Normalmente, falamos sobre problemas como a depressão de uma forma que parece que o que está errado está isolado dentro da pessoa, como se o contexto em que ele vive não importasse. Quais aspectos da nossa sociedade você acha que têm mais poder para promover o aparecimento de sintomas depressivos?

Mas se o contexto é muito importante. Não tendo um salário decente, não podendo chegar ao final do mês, vivendo em um ambiente de trabalho em que o chefe ou colegas tornam a vida impossível para um, o ritmo acelerado de vida que levamos, a pressão excessiva de certas esferas neoliberais aquele que vende o individualismo como uma fórmula para ser feliz, a negação do sofrimento e as centenas de slogans de tudo para cem que você tem que ser feliz a qualquer preço e se você não entender, você é um fracasso.

Aliás, há outro fator que favorece a sintomatologia depressiva; ouvindo eletrolatina ou reggaeton, isso não é bom para a saúde mental. Sua música seca minhas meninges e suas letras são embaraçosas para os outros ...

Qual a sua opinião sobre medicamentos antidepressivos e sua eficácia no tratamento da depressão?

Eu nunca gostei de entrar na dinâmica das drogas, sim ou não, assim como eu não gostava de cair na demonização dos antidepressivos. Minha opinião concorda com o que a OMS indica; em face da depressão leve praticar esportes e se colocar nas mãos de um psicólogo profissional, nem mais nem menos. Em face da depressão leve-moderada sem repercussão funcional, a psicologia; e quando a depressão é moderada - grave com repercussão funcional, combinação de drogas e terapia. Em relação ao modelo de Terapia de uso, recomendo a Terapia de Aceitação e Compromisso da ACT, tem excelentes resultados.

Em seu livro, você também fala sobre "pessoas que são nervosas". Você acha que a maioria de nós é capaz de reconhecê-los ou tendemos a agir como se eles não fossem e até mesmo recompensar suas atitudes negativas?

Bem, eu acho que nós os reconhecemos em grande medida, o que acontece é que viver com eles é muito complicado e você pode foder sua vida.

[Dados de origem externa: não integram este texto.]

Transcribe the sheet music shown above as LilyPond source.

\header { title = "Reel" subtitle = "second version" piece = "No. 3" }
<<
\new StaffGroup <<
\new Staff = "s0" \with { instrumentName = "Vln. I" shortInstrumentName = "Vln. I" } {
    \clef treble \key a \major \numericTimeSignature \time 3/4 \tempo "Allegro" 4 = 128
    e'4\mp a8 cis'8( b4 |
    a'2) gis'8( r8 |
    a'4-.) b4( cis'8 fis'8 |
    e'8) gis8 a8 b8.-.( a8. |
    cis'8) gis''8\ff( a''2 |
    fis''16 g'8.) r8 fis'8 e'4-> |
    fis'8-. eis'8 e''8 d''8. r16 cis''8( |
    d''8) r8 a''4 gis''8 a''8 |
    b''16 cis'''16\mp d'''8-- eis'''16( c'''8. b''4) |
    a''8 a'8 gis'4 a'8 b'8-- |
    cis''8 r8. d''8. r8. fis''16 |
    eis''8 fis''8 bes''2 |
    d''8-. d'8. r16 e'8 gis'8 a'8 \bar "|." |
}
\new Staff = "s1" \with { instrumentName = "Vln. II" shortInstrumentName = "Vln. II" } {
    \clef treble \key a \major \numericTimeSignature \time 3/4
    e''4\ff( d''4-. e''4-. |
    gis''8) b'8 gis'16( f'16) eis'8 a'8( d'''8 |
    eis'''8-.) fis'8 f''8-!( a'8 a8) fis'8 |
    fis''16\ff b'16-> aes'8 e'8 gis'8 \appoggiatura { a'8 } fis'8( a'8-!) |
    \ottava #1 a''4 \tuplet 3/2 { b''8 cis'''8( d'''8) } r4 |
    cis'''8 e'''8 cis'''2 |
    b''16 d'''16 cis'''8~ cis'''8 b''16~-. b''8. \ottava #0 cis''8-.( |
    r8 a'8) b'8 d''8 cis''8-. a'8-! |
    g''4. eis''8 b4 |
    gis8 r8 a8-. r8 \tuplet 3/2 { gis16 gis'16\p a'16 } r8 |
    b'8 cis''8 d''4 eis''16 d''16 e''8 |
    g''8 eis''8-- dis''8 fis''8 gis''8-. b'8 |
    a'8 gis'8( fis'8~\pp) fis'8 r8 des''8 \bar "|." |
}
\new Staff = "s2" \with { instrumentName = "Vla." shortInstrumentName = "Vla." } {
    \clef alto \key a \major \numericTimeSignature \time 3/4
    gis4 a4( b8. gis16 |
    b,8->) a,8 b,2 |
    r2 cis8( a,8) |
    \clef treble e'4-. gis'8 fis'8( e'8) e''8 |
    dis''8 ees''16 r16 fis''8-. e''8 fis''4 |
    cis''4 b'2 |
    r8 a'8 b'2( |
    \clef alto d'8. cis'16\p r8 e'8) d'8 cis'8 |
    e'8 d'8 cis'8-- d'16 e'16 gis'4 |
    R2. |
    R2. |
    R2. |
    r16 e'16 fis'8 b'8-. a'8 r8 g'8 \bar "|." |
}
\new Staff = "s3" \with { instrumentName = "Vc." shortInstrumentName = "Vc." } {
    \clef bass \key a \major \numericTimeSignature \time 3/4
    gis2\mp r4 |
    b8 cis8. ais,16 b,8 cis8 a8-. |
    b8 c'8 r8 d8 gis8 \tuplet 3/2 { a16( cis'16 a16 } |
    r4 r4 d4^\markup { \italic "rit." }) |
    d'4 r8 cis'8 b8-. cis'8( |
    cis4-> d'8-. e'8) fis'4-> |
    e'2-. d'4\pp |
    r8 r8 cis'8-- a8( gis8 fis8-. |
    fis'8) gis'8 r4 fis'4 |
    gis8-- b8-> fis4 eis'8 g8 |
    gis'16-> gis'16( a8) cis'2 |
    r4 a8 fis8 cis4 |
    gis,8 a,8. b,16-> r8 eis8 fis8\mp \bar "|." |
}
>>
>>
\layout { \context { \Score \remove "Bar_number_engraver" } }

Pense no seu local de trabalho, seja seu parceiro ou vários outros, ou um chefe; eles podem queimar ou aniquilar você emocional e psicologicamente.

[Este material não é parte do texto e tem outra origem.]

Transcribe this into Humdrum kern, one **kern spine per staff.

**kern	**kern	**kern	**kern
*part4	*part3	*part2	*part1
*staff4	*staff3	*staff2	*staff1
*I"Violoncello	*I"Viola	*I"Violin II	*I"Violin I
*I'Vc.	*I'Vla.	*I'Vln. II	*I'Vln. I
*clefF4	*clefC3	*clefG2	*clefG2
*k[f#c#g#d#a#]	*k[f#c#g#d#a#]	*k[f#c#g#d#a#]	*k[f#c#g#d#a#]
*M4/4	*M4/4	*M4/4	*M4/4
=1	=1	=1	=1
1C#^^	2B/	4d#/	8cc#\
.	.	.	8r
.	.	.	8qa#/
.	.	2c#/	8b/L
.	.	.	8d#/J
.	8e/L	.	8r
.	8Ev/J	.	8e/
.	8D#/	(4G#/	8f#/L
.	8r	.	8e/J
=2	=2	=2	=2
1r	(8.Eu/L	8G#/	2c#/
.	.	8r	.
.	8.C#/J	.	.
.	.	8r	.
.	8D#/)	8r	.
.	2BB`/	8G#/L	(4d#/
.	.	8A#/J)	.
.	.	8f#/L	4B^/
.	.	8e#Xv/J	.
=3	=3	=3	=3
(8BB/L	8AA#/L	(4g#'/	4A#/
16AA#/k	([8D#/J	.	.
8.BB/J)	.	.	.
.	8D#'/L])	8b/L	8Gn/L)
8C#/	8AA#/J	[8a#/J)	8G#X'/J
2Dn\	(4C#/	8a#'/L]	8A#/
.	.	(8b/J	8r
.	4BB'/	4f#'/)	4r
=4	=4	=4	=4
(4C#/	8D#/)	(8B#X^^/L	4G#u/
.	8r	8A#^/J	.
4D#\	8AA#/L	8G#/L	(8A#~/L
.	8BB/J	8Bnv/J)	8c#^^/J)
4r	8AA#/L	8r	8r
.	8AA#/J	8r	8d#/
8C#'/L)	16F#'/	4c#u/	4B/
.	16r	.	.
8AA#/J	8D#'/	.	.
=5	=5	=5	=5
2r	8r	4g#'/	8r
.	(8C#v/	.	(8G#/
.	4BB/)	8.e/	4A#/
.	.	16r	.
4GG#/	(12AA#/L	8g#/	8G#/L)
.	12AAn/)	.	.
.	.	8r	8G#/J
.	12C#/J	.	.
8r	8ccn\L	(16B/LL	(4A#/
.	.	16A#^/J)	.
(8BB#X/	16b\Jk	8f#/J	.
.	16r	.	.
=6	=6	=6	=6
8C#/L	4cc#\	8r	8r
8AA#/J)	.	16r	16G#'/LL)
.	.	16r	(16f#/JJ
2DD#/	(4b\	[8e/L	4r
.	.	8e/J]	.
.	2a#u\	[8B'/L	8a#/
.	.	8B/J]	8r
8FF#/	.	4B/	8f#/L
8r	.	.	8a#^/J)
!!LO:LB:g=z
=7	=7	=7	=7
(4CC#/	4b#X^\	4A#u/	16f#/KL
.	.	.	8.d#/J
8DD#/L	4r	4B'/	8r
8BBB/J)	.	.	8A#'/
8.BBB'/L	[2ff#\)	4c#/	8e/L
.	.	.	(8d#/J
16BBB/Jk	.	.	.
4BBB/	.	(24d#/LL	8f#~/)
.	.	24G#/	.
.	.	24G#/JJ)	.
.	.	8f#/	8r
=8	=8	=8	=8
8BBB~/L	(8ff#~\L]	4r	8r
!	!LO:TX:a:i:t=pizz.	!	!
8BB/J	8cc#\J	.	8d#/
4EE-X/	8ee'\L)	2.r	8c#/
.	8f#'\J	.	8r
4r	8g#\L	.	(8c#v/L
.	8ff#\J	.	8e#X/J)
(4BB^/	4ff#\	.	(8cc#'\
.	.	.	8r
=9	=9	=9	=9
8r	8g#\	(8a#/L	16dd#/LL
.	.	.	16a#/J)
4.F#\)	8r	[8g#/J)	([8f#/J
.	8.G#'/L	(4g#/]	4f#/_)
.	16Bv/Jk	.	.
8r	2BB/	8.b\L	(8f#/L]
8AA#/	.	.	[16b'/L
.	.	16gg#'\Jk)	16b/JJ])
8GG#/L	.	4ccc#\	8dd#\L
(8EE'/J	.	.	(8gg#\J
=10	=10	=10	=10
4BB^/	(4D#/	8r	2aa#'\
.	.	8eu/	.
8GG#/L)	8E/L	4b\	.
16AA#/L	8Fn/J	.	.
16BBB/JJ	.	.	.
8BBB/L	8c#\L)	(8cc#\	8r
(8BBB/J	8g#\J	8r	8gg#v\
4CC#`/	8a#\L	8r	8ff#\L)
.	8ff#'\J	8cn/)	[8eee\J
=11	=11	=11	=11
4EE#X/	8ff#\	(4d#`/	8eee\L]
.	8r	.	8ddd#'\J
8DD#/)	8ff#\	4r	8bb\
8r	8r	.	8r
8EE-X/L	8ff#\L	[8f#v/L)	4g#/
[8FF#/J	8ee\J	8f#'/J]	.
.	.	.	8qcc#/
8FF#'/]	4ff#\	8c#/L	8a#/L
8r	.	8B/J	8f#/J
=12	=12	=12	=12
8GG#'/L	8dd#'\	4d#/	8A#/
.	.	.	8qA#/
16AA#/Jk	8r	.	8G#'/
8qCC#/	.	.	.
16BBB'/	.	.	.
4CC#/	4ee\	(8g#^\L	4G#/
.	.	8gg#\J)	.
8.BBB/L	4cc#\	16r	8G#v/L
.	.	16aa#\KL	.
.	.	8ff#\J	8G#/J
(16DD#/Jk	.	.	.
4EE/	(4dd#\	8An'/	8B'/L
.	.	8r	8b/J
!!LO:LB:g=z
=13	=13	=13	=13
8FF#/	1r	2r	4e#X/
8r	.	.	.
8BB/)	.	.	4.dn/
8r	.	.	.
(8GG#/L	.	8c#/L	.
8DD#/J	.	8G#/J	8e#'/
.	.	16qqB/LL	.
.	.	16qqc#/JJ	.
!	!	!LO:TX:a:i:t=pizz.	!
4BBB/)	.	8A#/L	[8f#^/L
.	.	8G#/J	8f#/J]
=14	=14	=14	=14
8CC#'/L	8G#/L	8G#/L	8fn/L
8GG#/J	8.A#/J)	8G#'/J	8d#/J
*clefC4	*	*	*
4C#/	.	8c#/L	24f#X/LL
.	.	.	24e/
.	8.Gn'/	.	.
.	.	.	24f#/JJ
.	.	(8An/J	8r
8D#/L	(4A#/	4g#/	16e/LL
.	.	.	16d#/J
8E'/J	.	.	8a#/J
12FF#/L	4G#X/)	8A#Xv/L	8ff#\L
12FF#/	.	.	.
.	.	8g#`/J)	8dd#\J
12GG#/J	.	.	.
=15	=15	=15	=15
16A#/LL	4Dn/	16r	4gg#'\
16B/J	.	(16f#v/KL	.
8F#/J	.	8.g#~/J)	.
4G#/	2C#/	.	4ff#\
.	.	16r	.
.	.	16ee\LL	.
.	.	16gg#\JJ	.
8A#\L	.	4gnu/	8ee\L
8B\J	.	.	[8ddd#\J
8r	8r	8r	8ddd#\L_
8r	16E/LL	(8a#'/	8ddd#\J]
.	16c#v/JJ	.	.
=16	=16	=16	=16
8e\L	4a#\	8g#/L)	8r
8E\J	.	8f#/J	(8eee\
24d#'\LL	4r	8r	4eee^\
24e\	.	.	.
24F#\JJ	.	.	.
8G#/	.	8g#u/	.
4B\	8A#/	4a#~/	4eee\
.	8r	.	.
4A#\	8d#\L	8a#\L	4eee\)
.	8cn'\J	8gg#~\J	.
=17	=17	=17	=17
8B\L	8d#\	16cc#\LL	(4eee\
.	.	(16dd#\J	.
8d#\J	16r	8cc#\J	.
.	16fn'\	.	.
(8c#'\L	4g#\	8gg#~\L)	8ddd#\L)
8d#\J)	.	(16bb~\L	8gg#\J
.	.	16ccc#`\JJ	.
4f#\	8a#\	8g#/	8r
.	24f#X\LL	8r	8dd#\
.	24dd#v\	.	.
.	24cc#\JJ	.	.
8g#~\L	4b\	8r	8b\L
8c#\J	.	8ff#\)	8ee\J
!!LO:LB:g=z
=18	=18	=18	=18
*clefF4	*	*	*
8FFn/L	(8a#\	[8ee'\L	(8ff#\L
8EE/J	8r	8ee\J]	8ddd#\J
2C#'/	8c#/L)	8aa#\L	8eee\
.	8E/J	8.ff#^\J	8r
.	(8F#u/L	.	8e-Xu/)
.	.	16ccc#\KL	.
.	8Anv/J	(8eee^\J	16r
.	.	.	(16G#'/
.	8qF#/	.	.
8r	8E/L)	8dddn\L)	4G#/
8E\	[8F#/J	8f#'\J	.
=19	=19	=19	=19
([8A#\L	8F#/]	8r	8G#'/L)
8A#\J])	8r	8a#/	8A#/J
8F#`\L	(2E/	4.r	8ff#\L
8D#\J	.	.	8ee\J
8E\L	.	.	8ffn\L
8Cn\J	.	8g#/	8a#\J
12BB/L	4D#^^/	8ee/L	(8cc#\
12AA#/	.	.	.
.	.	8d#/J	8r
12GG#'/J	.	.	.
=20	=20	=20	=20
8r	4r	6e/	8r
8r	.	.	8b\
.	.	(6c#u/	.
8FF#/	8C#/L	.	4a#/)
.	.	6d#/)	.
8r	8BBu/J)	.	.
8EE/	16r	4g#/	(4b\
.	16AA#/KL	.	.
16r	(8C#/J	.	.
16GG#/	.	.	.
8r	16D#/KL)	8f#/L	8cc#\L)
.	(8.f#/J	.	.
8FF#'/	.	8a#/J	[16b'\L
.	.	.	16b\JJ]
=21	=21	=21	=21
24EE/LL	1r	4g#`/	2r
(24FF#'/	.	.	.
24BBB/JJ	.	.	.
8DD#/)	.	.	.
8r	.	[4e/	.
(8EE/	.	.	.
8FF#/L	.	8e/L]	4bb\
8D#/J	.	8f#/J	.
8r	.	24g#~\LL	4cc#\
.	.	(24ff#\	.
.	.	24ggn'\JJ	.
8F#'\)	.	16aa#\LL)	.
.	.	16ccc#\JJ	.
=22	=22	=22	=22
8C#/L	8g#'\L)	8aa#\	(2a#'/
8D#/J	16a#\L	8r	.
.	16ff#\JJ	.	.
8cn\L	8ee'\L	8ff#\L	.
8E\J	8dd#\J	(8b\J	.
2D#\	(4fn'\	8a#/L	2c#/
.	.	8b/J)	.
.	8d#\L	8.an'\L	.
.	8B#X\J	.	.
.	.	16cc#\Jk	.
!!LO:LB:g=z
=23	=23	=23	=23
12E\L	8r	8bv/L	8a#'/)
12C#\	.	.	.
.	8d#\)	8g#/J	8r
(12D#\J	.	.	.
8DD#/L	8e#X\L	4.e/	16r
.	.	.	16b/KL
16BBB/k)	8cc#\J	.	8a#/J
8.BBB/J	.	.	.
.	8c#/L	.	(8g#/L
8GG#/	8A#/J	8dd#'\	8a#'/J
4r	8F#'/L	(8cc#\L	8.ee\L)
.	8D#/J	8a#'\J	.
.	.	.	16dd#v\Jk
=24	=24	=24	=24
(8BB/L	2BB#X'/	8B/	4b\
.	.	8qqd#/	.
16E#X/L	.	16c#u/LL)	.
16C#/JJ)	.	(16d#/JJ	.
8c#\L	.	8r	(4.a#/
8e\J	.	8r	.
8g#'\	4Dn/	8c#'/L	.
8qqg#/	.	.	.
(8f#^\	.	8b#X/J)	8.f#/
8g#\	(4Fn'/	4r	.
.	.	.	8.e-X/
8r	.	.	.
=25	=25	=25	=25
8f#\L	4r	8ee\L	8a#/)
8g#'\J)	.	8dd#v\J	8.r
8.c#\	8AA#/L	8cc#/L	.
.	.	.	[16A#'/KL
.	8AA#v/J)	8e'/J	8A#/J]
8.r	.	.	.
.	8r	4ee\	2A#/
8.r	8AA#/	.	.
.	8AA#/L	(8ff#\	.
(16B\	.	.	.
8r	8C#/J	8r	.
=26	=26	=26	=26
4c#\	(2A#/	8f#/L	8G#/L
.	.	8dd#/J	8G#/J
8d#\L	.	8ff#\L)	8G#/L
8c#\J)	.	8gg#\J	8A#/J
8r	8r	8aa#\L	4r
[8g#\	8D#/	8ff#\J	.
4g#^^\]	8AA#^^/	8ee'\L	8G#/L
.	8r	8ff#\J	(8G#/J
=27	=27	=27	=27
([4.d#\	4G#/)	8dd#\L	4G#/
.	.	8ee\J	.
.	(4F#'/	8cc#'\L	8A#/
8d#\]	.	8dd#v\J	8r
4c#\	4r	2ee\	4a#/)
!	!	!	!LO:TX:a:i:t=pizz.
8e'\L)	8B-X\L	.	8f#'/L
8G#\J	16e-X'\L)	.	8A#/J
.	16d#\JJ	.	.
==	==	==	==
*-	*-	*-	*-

As pessoas são mesquinhas, que vivem com a queixa, negativas, ressentidas, que têm uma vida cinzenta e vazia, que sempre vão com a espingarda carregada esperando a culpa dos outros, que amam falar mal dos outros pelas costas, que têm Como slogan, estou errado se você está bem, e estou bem se estiver errado; Esses tipos ou tipos são uma bomba-relógio que é boa para detectar cedo e aprender a se distanciar deles. E não é fácil se afastar deles.

Você tem alguma razão na pergunta, porque em muitas ocasiões, especialmente no início de um relacionamento, nós rimos graças ao sonhador, seja por cortesia social, porque eles nos pegam desprevenidos ou porque todos nós temos uma pequena tintura.

Usar humor positivo é uma boa ferramenta para ficar preso o mínimo possível, e se você puder colocar os pés em pó e se afastar, melhor do que melhor.

Finalmente, e colocando o foco na sociedade espanhola, que idéia você acha que vale a pena reivindicar em relação à nossa maneira de gerenciar nossas próprias emoções?

Aceite as imperfeições próprias e alheias, aposte no humor positivo e seja generoso com as pessoas ao seu redor, gratifique e reconheça os avanços das pessoas que ama, mostre gratidão, seja gentil e condescendente consigo mesmo e com os outros, aceitar que não somos sobre-humanos e que o sofrimento faz parte da vida e, finalmente, viver a vida com paixão e intensidade; que a vida é muito legal e é cheia de pessoas fantásticas, mas às vezes nós gastamos putadas reais.


DT - o que não mata fortalece (Junho 2024).